The appellant contends that in as far as the appeal was filed out of time, the applicant nevertheless obtained leave of the trial Court in Magistrate Grade One to file the appeal out of time.

On record there is an order made in Misc Appl No. 746 of 2016 granted on 1st December 2016. The order reads;-

  1. An order extending time to file an appeal out of time be and is hereby granted.

With due respect to Learned Counsel for the appellant, Section 79 (1) of CPA is clear. It provides;-

S.79    (1)        Except as otherwise specifically provided in any other law, every  appeal shall be entered;-

(a)        Within thirty days of the date of the decree or order of the court or....

                           b)      ......................................................................................

as the case may be, appealed against, but the appellate court may for good cause admit and appeal through the period of limitations  prescribed by this section has elapsed. (emphasis mine).  

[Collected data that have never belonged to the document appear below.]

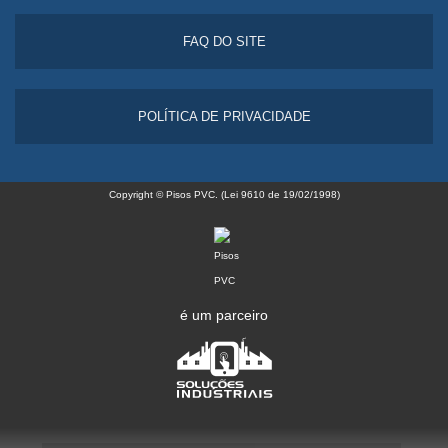
FAQ DO SITE
POLÍTICA DE PRIVACIDADE
Copyright © Pisos PVC. (Lei 9610 de 19/02/1998)
é um parceiro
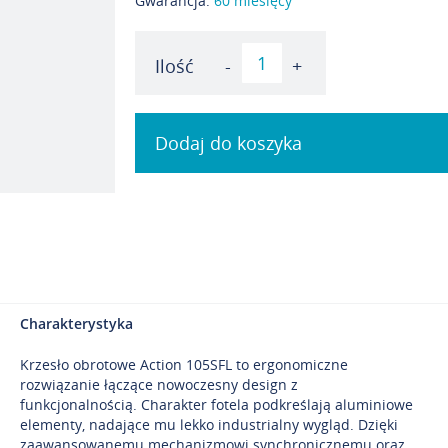
Gwarancja:
60 miesięcy
Ilość
-
+
Dodaj do koszyka
Charakterystyka
Krzesło obrotowe Action 105SFL to ergonomiczne
rozwiązanie łączące nowoczesny design z
funkcjonalnością. Charakter fotela podkreślają aluminiowe
elementy, nadające mu lekko industrialny wygląd. Dzięki
zaawansowanemu mechanizmowi synchronicznemu oraz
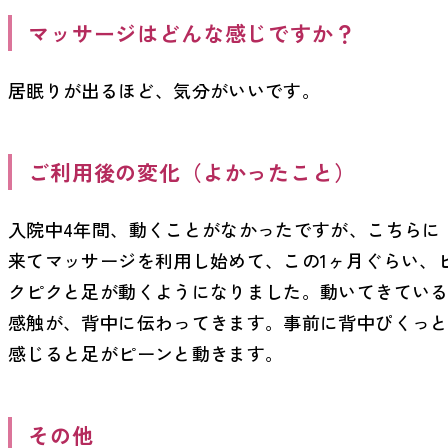
マッサージはどんな感じですか？
居眠りが出るほど、気分がいいです。
ご利用後の変化（よかったこと）
入院中4年間、動くことがなかったですが、こちらに
来てマッサージを利用し始めて、この1ヶ月ぐらい、
クピクと足が動くようになりました。動いてきてい
感触が、背中に伝わってきます。事前に背中ぴくっ
感じると足がピーンと動きます。
その他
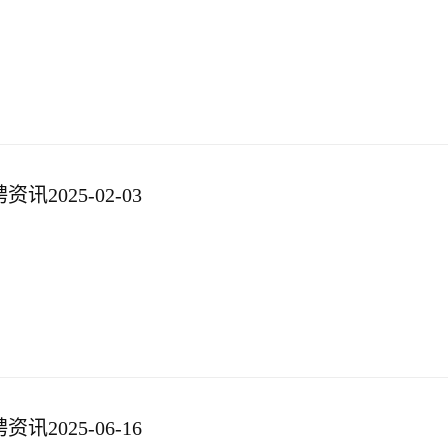
2025-02-03
2025-06-16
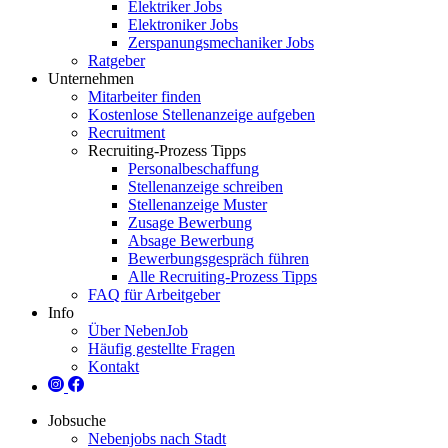
Elektriker Jobs
Elektroniker Jobs
Zerspanungsmechaniker Jobs
Ratgeber
Unternehmen
Mitarbeiter finden
Kostenlose Stellenanzeige aufgeben
Recruitment
Recruiting-Prozess Tipps
Personalbeschaffung
Stellenanzeige schreiben
Stellenanzeige Muster
Zusage Bewerbung
Absage Bewerbung
Bewerbungsgespräch führen
Alle Recruiting-Prozess Tipps
FAQ für Arbeitgeber
Info
Über NebenJob
Häufig gestellte Fragen
Kontakt
Jobsuche
Nebenjobs nach Stadt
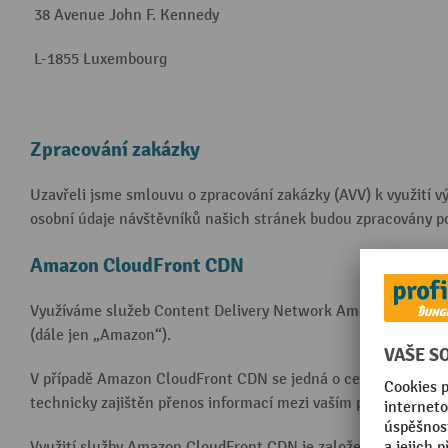
38 Avenue John F. Kennedy
L-1855 Luxembourg
Zpracování zakázky
Uzavřeli jsme smlouvu o zpracování zakázky (AVV) k využití v
osobní údaje návštěvníků našich stránek budou zpracovány p
Amazon CloudFront CDN
Využíváme služeb Content Delivery Network Amazon CloudFr
(dále jen „Amazon“).
V případě Amazon CloudFront CDN se jedná o celosvětově rozš
technicky zajištěn přenos informací mezi vaším prohlížečem
Využití služby Amazon CloudFront CDN je založeno na našem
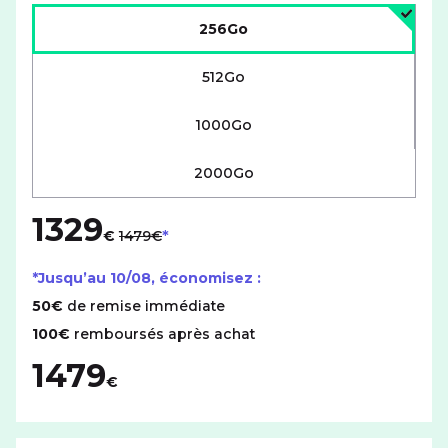
Choisir l'espace de stockage :
256Go
512Go
1000Go
2000Go
1329
au lieu de
€
1479€
*Jusqu’au
10/08
, économisez :
50€
de remise immédiate
100€
remboursés après achat
1479
€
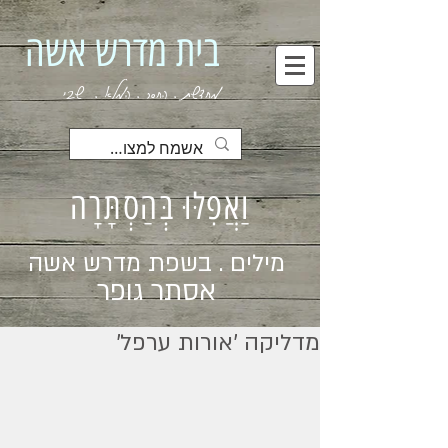
בית מדרש אשה
מחדשת . החסר . המלא . שבי
וַאֲפִלּוּ בְּהַסְתָּרָה
מילים . בשפת מדרש אשה
אסתר גופר
מדליקה 'אורות ערפל'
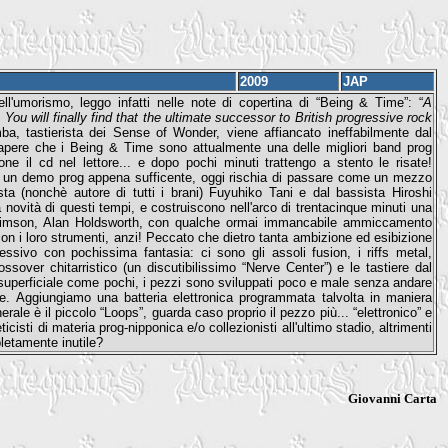
2009
JAP
'umorismo, leggo infatti nelle note di copertina di “Being & Time”: “
A
ou will finally find that the ultimate successor to British progressive rock
mba, tastierista dei Sense of Wonder, viene affiancato ineffabilmente dal
apere che i Being & Time sono attualmente una delle migliori band prog
ne il cd nel lettore... e dopo pochi minuti trattengo a stento le risate!
e un demo prog appena sufficente, oggi rischia di passare come un mezzo
ta (nonchè autore di tutti i brani) Fuyuhiko Tani e dal bassista Hiroshi
novità di questi tempi, e costruiscono nell'arco di trentacinque minuti una
g Crimson, Alan Holdsworth, con qualche ormai immancabile ammiccamento
n i loro strumenti, anzi! Peccato che dietro tanta ambizione ed esibizione
ssivo con pochissima fantasia: ci sono gli assoli fusion, i riffs metal,
ssover chitarristico (un discutibilissimo “Nerve Center”) e le tastiere dal
superficiale come pochi, i pezzi sono sviluppati poco e male senza andare
iche. Aggiungiamo una batteria elettronica programmata talvolta in maniera
ale è il piccolo “Loops”, guarda caso proprio il pezzo più... “elettronico” e
sti di materia prog-nipponica e/o collezionisti all'ultimo stadio, altrimenti
letamente inutile?
Giovanni Carta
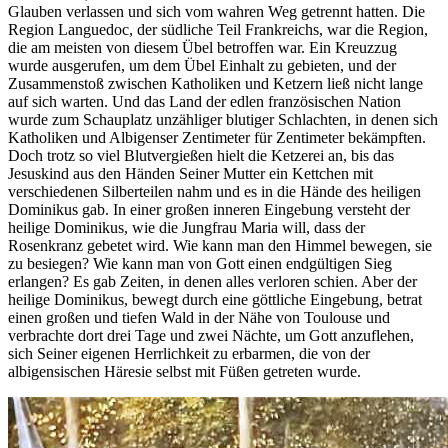
Glauben verlassen und sich vom wahren Weg getrennt hatten. Die
Region Languedoc, der südliche Teil Frankreichs, war die Region,
die am meisten von diesem Übel betroffen war. Ein Kreuzzug
wurde ausgerufen, um dem Übel Einhalt zu gebieten, und der
Zusammenstoß zwischen Katholiken und Ketzern ließ nicht lange
auf sich warten. Und das Land der edlen französischen Nation
wurde zum Schauplatz unzähliger blutiger Schlachten, in denen sich
Katholiken und Albigenser Zentimeter für Zentimeter bekämpften.
Doch trotz so viel Blutvergießen hielt die Ketzerei an, bis das
Jesuskind aus den Händen Seiner Mutter ein Kettchen mit
verschiedenen Silberteilen nahm und es in die Hände des heiligen
Dominikus gab. In einer großen inneren Eingebung versteht der
heilige Dominikus, wie die Jungfrau Maria will, dass der
Rosenkranz gebetet wird. Wie kann man den Himmel bewegen, sie
zu besiegen? Wie kann man von Gott einen endgültigen Sieg
erlangen? Es gab Zeiten, in denen alles verloren schien. Aber der
heilige Dominikus, bewegt durch eine göttliche Eingebung, betrat
einen großen und tiefen Wald in der Nähe von Toulouse und
verbrachte dort drei Tage und zwei Nächte, um Gott anzuflehen,
sich Seiner eigenen Herrlichkeit zu erbarmen, die von der
albigensischen Häresie selbst mit Füßen getreten wurde.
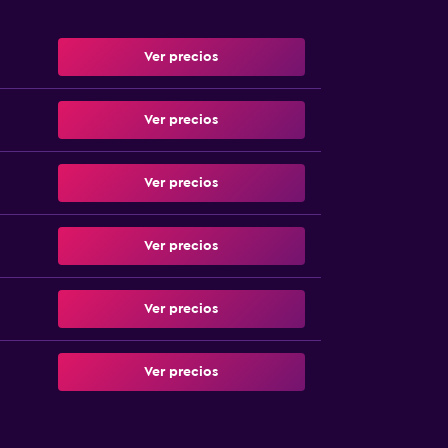
Ver precios
Ver precios
Ver precios
Ver precios
Ver precios
Ver precios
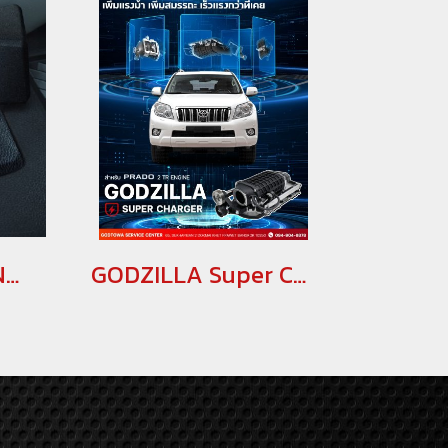
ลำโพงลิฟอัพ ALPINE LIFT UP SPEAKER X3-180S-LUP-LP2 ลำโพงลิฟอัพ ALPINE LIFT UP SPEAKER ลำโพงLIFT UP ลำโพง ALPINE ลำโพงรถนำเข้า อุปกรณ์เเต่งรถนำเข้า ลำโพงprado PRADO SPEAKER ลำโพง pop up เครื่องเสียงติดรถยนต์
GODZILLA Super Charger สำหรับ LAND CRUISER PRADO 2007 เพิ่มแรงม้าสำหรับ Prado 2 TR ENGINE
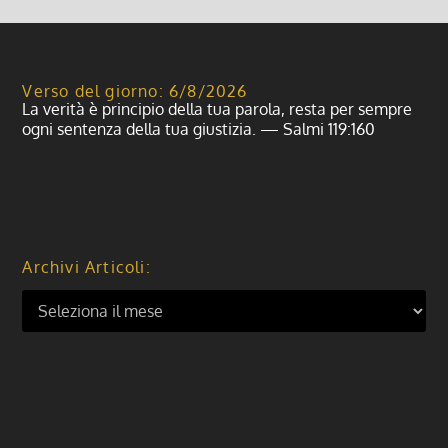
Verso del giorno: 6/8/2026
La verità è principio della tua parola, resta per sempre
ogni sentenza della tua giustizia. — Salmi 119:160
Archivi Articoli:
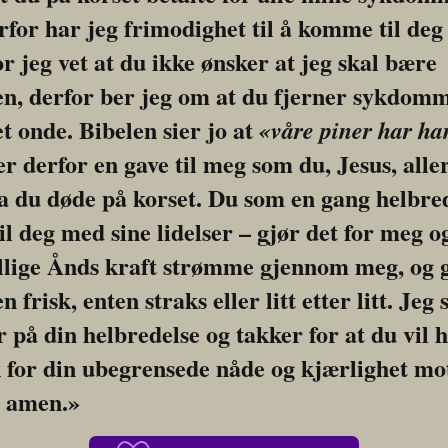
rfor har jeg frimodighet til å komme til deg
r jeg vet at du ikke ønsker at jeg skal bære 
, derfor ber jeg om at du fjerner sykdomme
t onde. Bibelen sier jo at 
«våre piner har ha
 derfor en gave til meg som du, Jesus, aller
a du døde på korset. Du som en gang helbrede
l deg med sine lidelser – gjør det for meg ogs
llige Ånds kraft strømme gjennom meg, og g
frisk, enten straks eller litt etter litt. Jeg s
r på din helbredelse og takker for at du vil h
for din ubegrensede nåde og kjærlighet mot
, amen.»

My reading of the above section is that the application for extension of time should be made in the appellate court which was not done in this case. Accordingly it is my finding that the appeal was filed out of time.  

Since the resolution of this ground effectively disposes of the PO i will not delve further in the other ground of the PO.

In the circumstances this appeal is dismissed as being incompetent.

The respondent is awarded costs of the appeal.